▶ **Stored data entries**
⁂

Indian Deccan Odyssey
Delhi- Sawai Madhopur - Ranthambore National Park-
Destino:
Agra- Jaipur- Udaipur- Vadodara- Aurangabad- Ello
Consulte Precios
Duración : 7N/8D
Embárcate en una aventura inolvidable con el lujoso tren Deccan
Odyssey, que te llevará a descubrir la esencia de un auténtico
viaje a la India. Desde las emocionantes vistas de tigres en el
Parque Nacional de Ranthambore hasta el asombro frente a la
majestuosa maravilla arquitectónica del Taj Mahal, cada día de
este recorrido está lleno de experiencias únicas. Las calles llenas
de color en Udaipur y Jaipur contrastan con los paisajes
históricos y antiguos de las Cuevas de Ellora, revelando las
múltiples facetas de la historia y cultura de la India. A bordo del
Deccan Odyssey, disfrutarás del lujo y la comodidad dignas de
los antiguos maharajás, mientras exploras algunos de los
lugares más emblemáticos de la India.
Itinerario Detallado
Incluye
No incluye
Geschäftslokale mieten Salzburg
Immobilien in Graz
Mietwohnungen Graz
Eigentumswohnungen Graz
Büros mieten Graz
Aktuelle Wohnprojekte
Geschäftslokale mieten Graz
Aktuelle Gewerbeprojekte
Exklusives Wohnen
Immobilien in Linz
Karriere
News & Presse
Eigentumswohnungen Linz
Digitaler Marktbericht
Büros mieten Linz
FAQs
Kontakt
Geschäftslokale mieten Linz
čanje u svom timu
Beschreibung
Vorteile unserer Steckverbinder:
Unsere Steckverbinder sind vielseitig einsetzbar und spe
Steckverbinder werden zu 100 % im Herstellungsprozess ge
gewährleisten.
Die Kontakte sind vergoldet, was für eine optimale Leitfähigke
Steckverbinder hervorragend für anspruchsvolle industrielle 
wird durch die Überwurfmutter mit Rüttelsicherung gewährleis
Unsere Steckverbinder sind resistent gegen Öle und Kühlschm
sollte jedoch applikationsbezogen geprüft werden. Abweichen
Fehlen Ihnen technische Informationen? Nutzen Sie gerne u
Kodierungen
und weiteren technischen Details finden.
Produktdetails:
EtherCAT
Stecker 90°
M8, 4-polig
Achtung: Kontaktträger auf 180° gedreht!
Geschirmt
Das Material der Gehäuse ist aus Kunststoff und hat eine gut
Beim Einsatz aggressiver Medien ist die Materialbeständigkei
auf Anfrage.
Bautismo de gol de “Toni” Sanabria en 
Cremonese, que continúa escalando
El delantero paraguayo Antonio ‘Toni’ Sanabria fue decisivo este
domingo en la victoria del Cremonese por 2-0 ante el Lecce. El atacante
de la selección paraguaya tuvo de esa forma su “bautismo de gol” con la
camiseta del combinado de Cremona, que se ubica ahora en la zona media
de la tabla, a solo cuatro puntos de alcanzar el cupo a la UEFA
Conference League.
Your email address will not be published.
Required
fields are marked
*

⁂

▶ **JOB**
Retype the material word for word, from its first line up to and including the line containing "Parque Nacional de".

▶ **EXPECTED OUTPUT**
Indian Deccan Odyssey
Delhi- Sawai Madhopur - Ranthambore National Park-
Destino:
Agra- Jaipur- Udaipur- Vadodara- Aurangabad- Ello
Consulte Precios
Duración : 7N/8D
Embárcate en una aventura inolvidable con el lujoso tren Deccan
Odyssey, que te llevará a descubrir la esencia de un auténtico
viaje a la India. Desde las emocionantes vistas de tigres en el
Parque Nacional de Ranthambore hasta el asombro frente a la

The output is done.